Выдержки из разговоров:

Дружеского:

В Таврическом дворце в прошлом столетии князь Потемкин, в сопровождении Левашова и князя Долгорукова, проходит чрез уборную комнату мимо великолепной ванны из серебра.

Левашов: Какая прекрасная ванна!

Князь Потемкин: Если берешься ее всю наполнить (это в письменном переводе, а в устном тексте значится другое слово), я тебе ее подарю. Левашов (обращаясь к Долгорукову): Князь, не хотите ли попробовать пополам?

Князь Долгоруков слыл большим обжорою.

Министерского:

Граф Канкрин:А по каким причинам хотите вы уволить от должности этого чиновника?

Директор департамента: Да стоит, ваше сиятельство, только посмотреть на него, чтобы получить к нему отвращение: длинный, сухой, неуклюжий немец, физиономия суровая, рябой...

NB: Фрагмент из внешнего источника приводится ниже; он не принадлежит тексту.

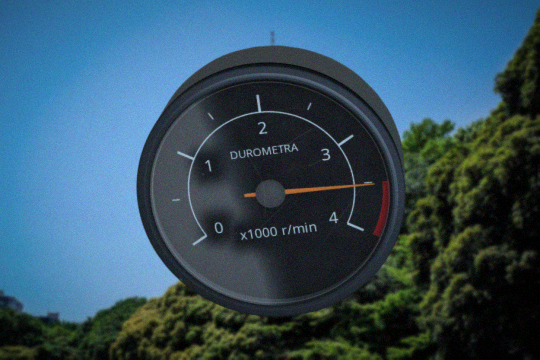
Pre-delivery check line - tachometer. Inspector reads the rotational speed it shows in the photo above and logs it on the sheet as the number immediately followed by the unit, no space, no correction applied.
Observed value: 3500rpm
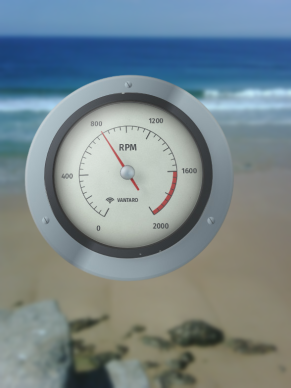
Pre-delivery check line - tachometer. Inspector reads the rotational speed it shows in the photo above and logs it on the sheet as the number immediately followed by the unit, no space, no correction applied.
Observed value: 800rpm
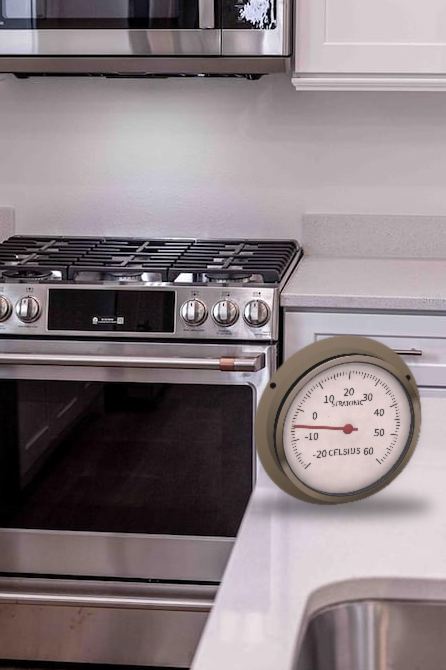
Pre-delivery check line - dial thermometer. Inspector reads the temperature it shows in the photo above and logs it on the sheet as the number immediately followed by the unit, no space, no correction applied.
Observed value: -5°C
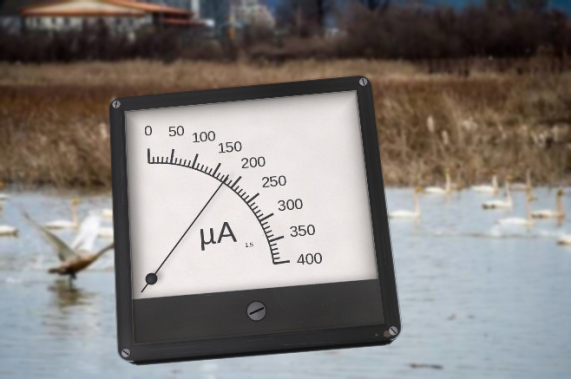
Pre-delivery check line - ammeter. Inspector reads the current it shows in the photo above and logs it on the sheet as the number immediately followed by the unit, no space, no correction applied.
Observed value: 180µA
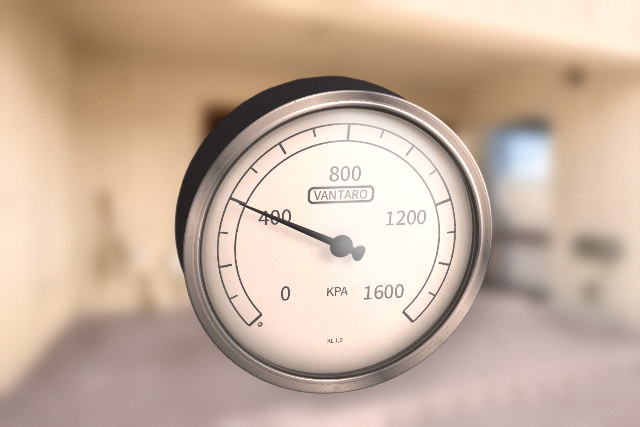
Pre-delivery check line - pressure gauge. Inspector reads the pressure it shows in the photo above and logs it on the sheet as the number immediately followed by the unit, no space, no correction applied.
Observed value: 400kPa
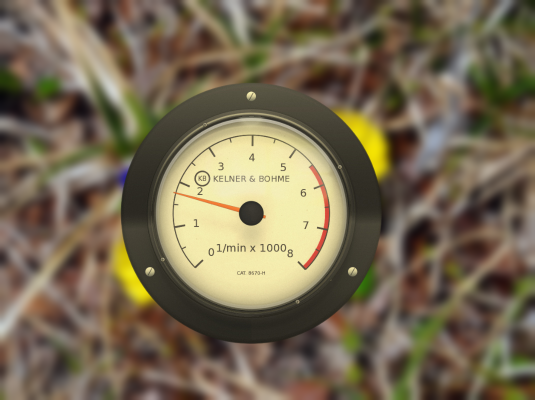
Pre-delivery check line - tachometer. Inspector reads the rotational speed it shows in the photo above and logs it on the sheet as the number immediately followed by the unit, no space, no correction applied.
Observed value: 1750rpm
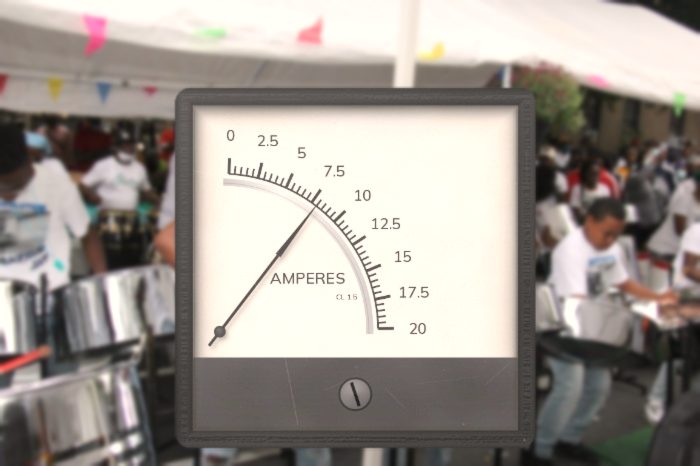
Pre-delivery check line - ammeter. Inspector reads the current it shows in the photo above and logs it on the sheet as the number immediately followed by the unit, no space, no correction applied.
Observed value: 8A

Граф Канкрин: Ах, батюшка, да вы это мой портрет рисуете! Пожалуй, вы и меня захотите отрешить от должности.

160*

Пушкин забавно рассказывал следующий анекдот. Где-то шла речь об одном событии, ознаменовавшем начало нынешнего столетия. Каждый вносил свое сведение. «Да чего лучше, — сказал один из присутствующих: — академик** (который также был налицо) — современник той эпохи и жил в том городе. Спросим его, как все это происходило». И вот академик ** начинает свой рассказ: «Я уже лег в постель, и вскоре пополуночи будит меня сторож и говорит: «Извольте надевать мундир и идти к президенту, который прислал за вами». Я думаю себе: «Что за притча такая?» — но оделся и пошел к президенту; а там уже пунш». Пушкин говорил: «Рассказчик далее не шел: так и видно было, что он тут же сел за стол и начал пить пунш. Это значит иметь свой взгляд на историю».

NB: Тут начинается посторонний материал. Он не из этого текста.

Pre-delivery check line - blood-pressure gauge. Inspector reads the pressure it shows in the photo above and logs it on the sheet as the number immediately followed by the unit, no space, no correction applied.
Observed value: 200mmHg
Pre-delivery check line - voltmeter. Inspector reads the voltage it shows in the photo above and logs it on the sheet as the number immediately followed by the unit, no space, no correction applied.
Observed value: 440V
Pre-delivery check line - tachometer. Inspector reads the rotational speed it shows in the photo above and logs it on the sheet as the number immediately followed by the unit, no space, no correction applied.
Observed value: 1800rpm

Дмитриев гулял по Кремлю в марте месяце 1801 г. Видит он необыкновенное движение на площади и спрашивает старого солдата, что это значит. «Да съезжаются, — говорит он, — присягать государю». — «Как присягать и какому государю?» — «Новому». — «Что ты, рехнулся, что ли?» — «Да, императору Александру». — «Какому Александру?» — спрашивает Дмитриев, все более и более удивленный и испуганный словами солдата. «Да Александру Македонскому, что ли!» — отвечает солдат. (Слышано от Дмитриева).



[1] Карцева. — Прим. П. Вяземского

[2] «О, ангел предоставленный небу! Желал бы я знать, где ты ходила, чтобы целовать ту землю». — Перевод П.Вяземского.

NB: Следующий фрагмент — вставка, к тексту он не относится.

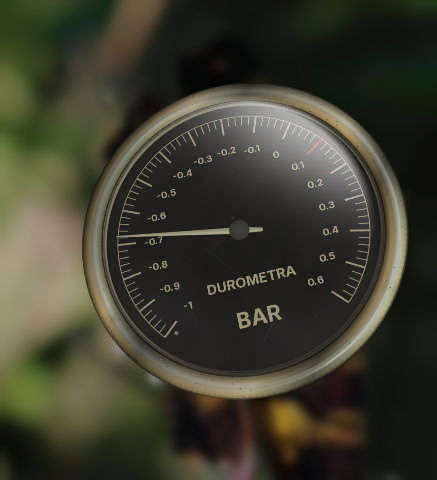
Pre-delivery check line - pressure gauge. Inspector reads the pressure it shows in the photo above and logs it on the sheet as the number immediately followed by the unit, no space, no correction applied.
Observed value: -0.68bar
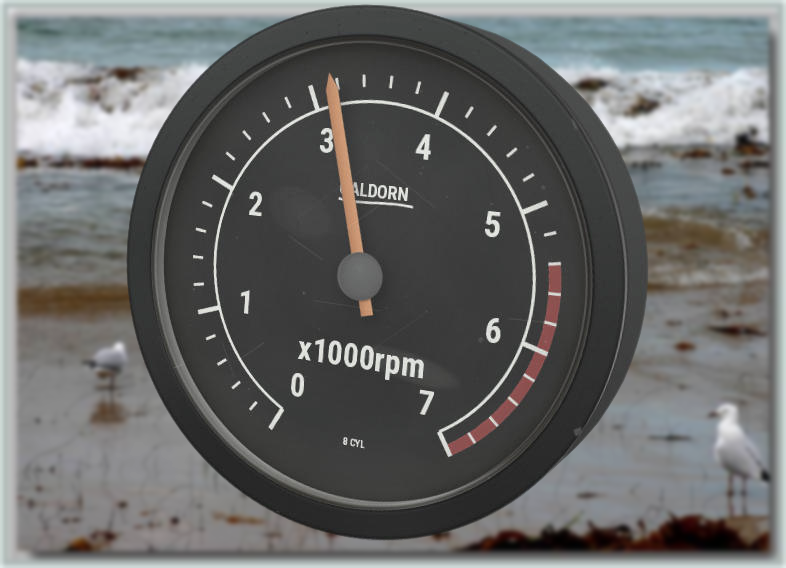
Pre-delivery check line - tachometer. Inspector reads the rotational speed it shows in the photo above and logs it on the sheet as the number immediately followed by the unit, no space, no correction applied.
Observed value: 3200rpm
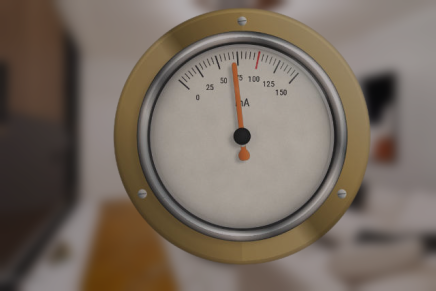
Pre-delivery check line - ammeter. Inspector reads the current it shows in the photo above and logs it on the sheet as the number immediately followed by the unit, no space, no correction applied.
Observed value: 70mA
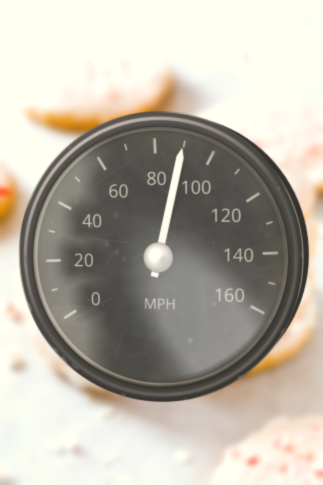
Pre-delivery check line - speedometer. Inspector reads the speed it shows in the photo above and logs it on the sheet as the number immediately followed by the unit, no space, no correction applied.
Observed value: 90mph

[3] Намек на строки из Евгения Онегина:

Не дай мне Бог сойтись на бале
Иль при разъезде на крыльце
С семинаристом в желтой шали
Иль с академиком в чепце.

[4] «Всеобщее благосостояние в России»   (Каламбур основан на созвучии слов: генерал и всеобщий.)

[5] Благодарю, батушка, благодарю.

[6] «Боги, почему не сижу я в тени лесов! Когда смогу я сквозь благородную пыль следить взором за убегающей колесницей?»

[7] Жена французского банкира; красавица, прославившаяся салоном, в котором в течение многих лет собирались представители науки, искусства и политики.

[8] Почт-директорами были два брата — Константин и Александр Булгаковы — оба приятели Вяземского и Тургеневых.

[9] Так везде у автора.

[10] Европеец — журнал И. Киреевского, будущего идеолога славянофильства, — начал издаваться в 1831 г. и на втором номере был запрещен правительством.